◆ TO DO ◆
How many lines in the data below have the string "Morales"? Reply with the number alone.

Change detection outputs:
-- -- --

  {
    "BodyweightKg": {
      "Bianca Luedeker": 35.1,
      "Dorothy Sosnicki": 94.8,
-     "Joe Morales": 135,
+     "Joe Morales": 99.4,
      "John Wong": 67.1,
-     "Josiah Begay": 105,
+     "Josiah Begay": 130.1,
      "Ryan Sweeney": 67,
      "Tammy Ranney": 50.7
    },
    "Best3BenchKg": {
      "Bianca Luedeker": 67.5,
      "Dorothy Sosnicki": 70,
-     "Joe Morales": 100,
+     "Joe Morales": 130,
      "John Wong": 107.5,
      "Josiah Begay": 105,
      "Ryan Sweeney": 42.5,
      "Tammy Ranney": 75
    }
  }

-- -- --

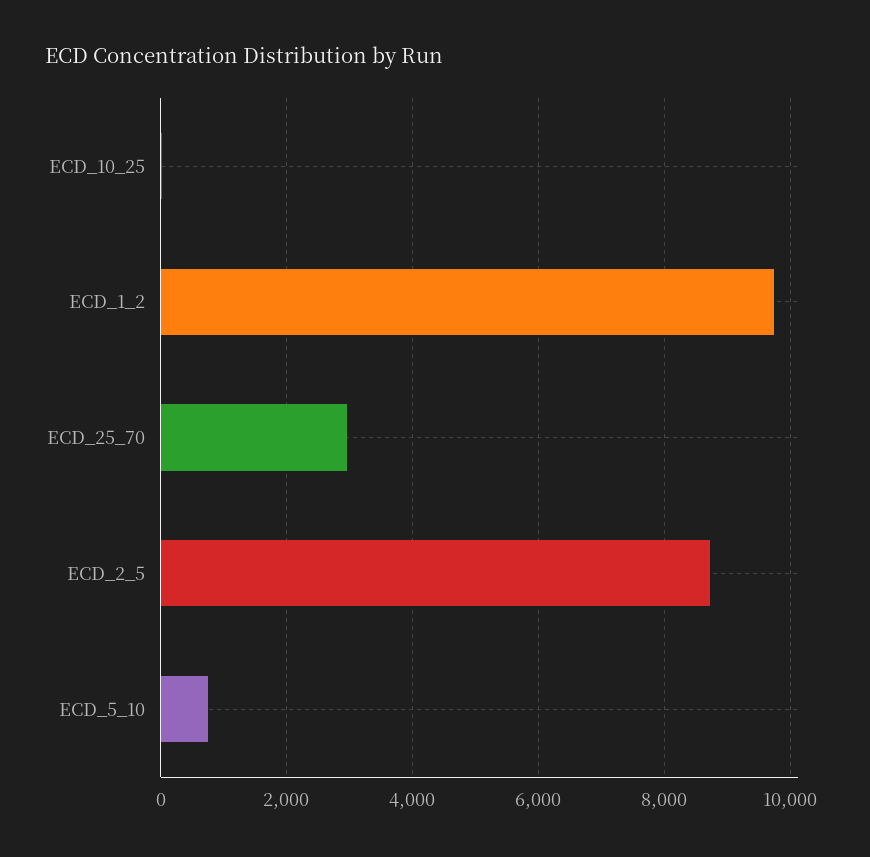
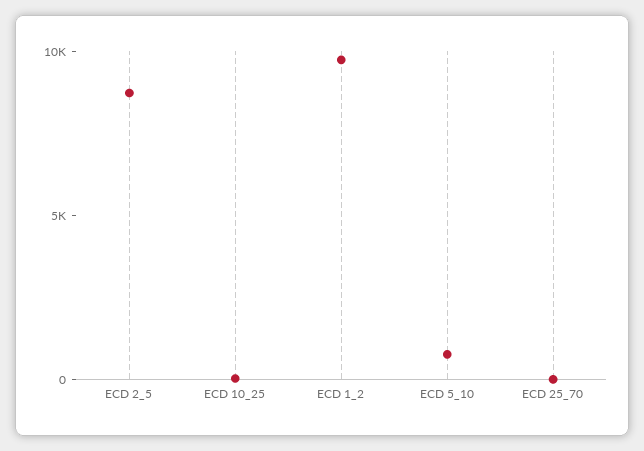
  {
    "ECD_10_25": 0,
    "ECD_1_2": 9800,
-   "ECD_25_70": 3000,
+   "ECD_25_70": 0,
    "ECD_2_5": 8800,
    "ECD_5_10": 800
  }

-- -- --

◆ YOUR RESPONSE ◆
4